For two years, Rwanda’s reggae ace Raphael Mitali, commonly known by his stage name, Natty Dread, has been busy in the studio working on a two-album project that he says will “wake his fans up” after a long absence from the scene.
The two albums, dubbed Nestaman Vibration and Reggae Power, are being recorded and produced by Severin Sebahire at his recording studio, Weya Media.
Natty Dread, 48, told The New Times he is taking enough time to record the songs for both albums as he looks to drop high quality music for his fans from Rwanda and beyond.
“I am working on two albums at the same time. Some of the songs are already out, others are still in the studio. The songs I’m working on are of international standards and proudly made by a local producer. People can expect good music thanks to his production skills,” he said.

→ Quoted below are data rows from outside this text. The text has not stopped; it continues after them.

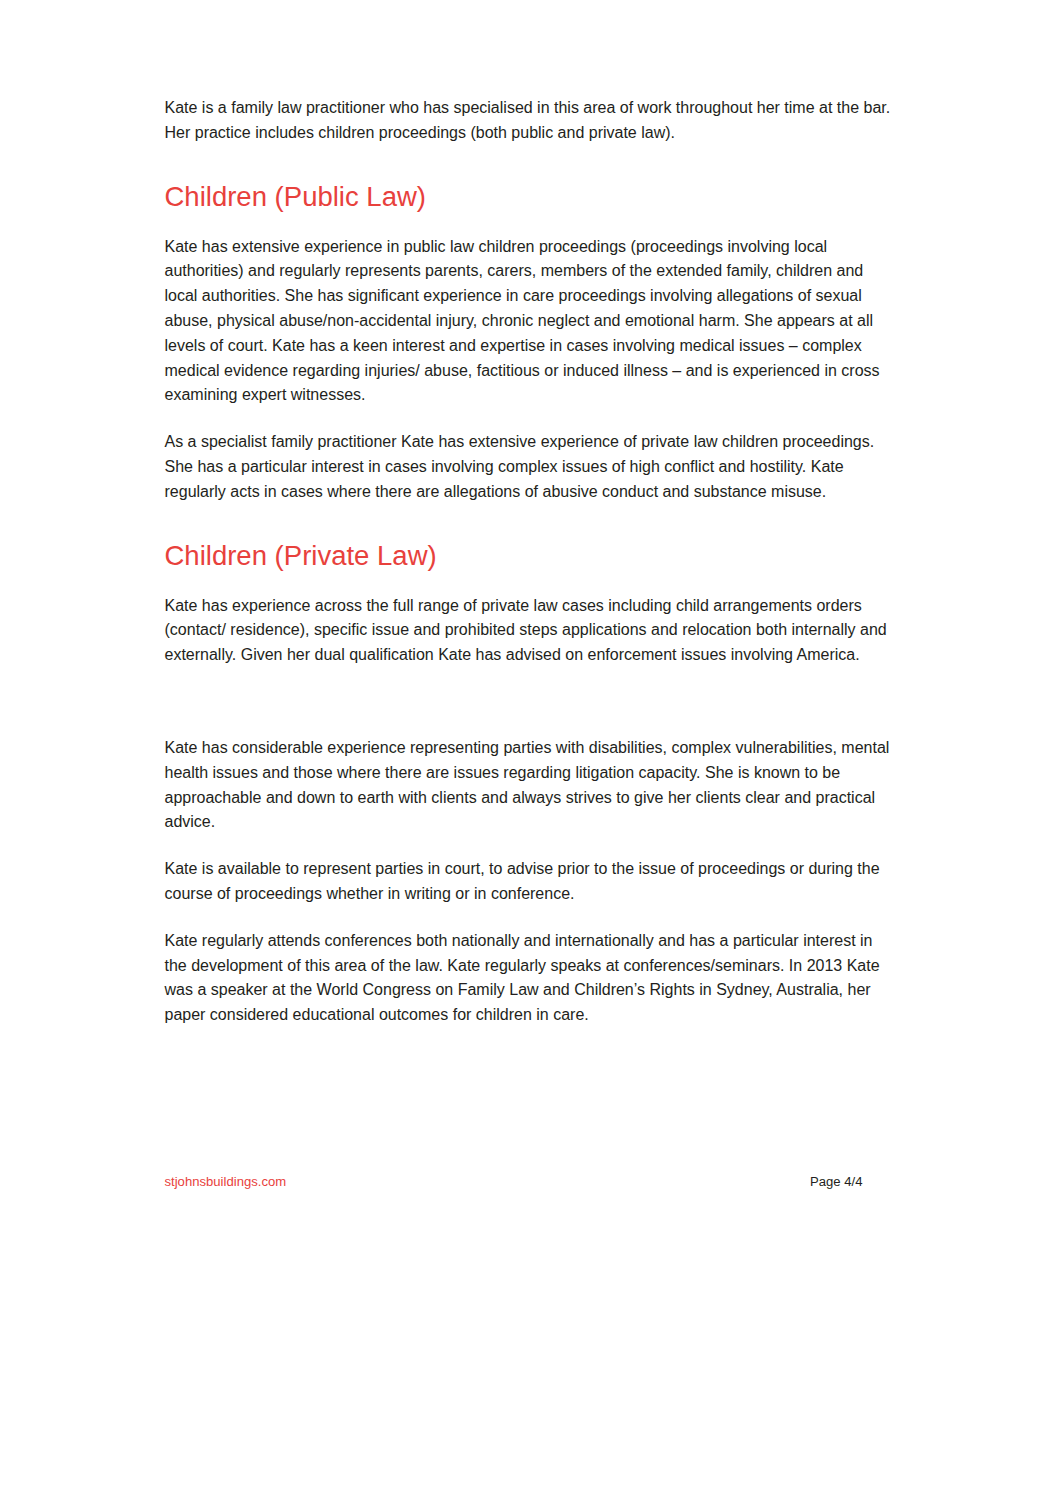Kate is a family law practitioner who has specialised in this area of work throughout her time at the bar. Her practice includes children proceedings (both public and private law).
Children (Public Law)
Kate has extensive experience in public law children proceedings (proceedings involving local authorities) and regularly represents parents, carers, members of the extended family, children and local authorities. She has significant experience in care proceedings involving allegations of sexual abuse, physical abuse/non-accidental injury, chronic neglect and emotional harm. She appears at all levels of court. Kate has a keen interest and expertise in cases involving medical issues – complex medical evidence regarding injuries/ abuse, factitious or induced illness – and is experienced in cross examining expert witnesses.
As a specialist family practitioner Kate has extensive experience of private law children proceedings. She has a particular interest in cases involving complex issues of high conflict and hostility. Kate regularly acts in cases where there are allegations of abusive conduct and substance misuse.
Children (Private Law)
Kate has experience across the full range of private law cases including child arrangements orders (contact/ residence), specific issue and prohibited steps applications and relocation both internally and externally. Given her dual qualification Kate has advised on enforcement issues involving America.
Kate has considerable experience representing parties with disabilities, complex vulnerabilities, mental health issues and those where there are issues regarding litigation capacity. She is known to be approachable and down to earth with clients and always strives to give her clients clear and practical advice.
Kate is available to represent parties in court, to advise prior to the issue of proceedings or during the course of proceedings whether in writing or in conference.
Kate regularly attends conferences both nationally and internationally and has a particular interest in the development of this area of the law. Kate regularly speaks at conferences/seminars. In 2013 Kate was a speaker at the World Congress on Family Law and Children’s Rights in Sydney, Australia, her paper considered educational outcomes for children in care.
stjohnsbuildings.com Page 4/4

Each of the albums has 12 songs. Some of the tracks on the Reggae Power album include Children on Street, Street People and Jah Jah Love, among other songs.
Nestaman Vibration, whose cover song is a dedication and tribute to Jamaican reggae legend Bob Marley, consists of songs like One Day, Time Will Tell and Uwo Nakundaga. The latter is a Kinyarwanda love story whose general idea is built around the story of a couple that was separated for a long time. They missed each other, but their unbreakable love gave them faith until they were reunited.
Most of the songs on both albums reflect on promoting peace and love in the world. There are also a couple of gospel songs which he says he composed to give praise to the Almighty God as one who ‘escaped death many times in his past’.
“There is always a reason to thank God. I, for instance, have escaped death over 30 times. So why can’t I thank my Lord? I have four reggae gospel songs on my albums giving credit to my Saviour,” he said.
Once the production of both albums is completely finalised, Natty said he plans to send the songs to producer Andy Maika in Germany for further assistance before they are released.
He said he will organise a concert and launch the albums if he gets the funds. However, he says, not having sponsorship will not stop him from releasing the albums to his fans in Rwanda or elsewhere.
“I can release singles, one by one, until the album is fully completed,” he said.